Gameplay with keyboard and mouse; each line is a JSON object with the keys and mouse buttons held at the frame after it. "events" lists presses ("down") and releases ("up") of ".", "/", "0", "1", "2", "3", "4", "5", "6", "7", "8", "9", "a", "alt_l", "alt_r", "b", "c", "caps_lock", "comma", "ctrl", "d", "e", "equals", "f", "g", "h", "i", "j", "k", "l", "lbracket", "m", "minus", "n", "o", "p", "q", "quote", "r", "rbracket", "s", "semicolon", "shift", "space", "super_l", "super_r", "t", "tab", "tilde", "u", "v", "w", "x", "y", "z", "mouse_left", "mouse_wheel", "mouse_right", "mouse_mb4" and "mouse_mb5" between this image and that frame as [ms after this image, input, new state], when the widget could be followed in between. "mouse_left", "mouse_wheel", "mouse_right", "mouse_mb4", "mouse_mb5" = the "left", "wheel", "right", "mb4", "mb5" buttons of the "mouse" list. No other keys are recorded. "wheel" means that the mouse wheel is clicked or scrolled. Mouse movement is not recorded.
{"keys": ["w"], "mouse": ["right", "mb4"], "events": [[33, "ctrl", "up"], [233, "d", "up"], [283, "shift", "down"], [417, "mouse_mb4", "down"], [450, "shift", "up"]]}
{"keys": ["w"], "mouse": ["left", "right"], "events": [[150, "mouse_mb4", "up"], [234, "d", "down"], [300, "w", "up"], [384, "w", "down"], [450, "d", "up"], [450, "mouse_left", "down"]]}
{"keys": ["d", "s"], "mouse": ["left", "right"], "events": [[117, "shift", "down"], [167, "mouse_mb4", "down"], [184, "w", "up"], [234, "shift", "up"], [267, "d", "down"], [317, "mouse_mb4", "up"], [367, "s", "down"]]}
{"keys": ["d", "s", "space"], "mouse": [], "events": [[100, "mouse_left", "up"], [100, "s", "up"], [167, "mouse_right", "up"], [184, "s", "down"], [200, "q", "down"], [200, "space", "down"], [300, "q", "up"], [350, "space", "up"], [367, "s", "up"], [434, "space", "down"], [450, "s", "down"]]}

▶ Work to be completed:
The complete set of entries is to be restated word for word.

▶ Response box:
Gameplay with keyboard and mouse; each line is a JSON object with the keys and mouse buttons held at the frame after it. "events" lists presses ("down") and releases ("up") of ".", "/", "0", "1", "2", "3", "4", "5", "6", "7", "8", "9", "a", "alt_l", "alt_r", "b", "c", "caps_lock", "comma", "ctrl", "d", "e", "equals", "f", "g", "h", "i", "j", "k", "l", "lbracket", "m", "minus", "n", "o", "p", "q", "quote", "r", "rbracket", "s", "semicolon", "shift", "space", "super_l", "super_r", "t", "tab", "tilde", "u", "v", "w", "x", "y", "z", "mouse_left", "mouse_wheel", "mouse_right", "mouse_mb4" and "mouse_mb5" between this image and that frame as [ms after this image, input, new state], when the widget could be followed in between. "mouse_left", "mouse_wheel", "mouse_right", "mouse_mb4", "mouse_mb5" = the "left", "wheel", "right", "mb4", "mb5" buttons of the "mouse" list. No other keys are recorded. "wheel" means that the mouse wheel is clicked or scrolled. Mouse movement is not recorded.
{"keys": ["w"], "mouse": ["right", "mb4"], "events": [[33, "ctrl", "up"], [233, "d", "up"], [283, "shift", "down"], [417, "mouse_mb4", "down"], [450, "shift", "up"]]}
{"keys": ["w"], "mouse": ["left", "right"], "events": [[150, "mouse_mb4", "up"], [234, "d", "down"], [300, "w", "up"], [384, "w", "down"], [450, "d", "up"], [450, "mouse_left", "down"]]}
{"keys": ["d", "s"], "mouse": ["left", "right"], "events": [[117, "shift", "down"], [167, "mouse_mb4", "down"], [184, "w", "up"], [234, "shift", "up"], [267, "d", "down"], [317, "mouse_mb4", "up"], [367, "s", "down"]]}
{"keys": ["d", "s", "space"], "mouse": [], "events": [[100, "mouse_left", "up"], [100, "s", "up"], [167, "mouse_right", "up"], [184, "s", "down"], [200, "q", "down"], [200, "space", "down"], [300, "q", "up"], [350, "space", "up"], [367, "s", "up"], [434, "space", "down"], [450, "s", "down"]]}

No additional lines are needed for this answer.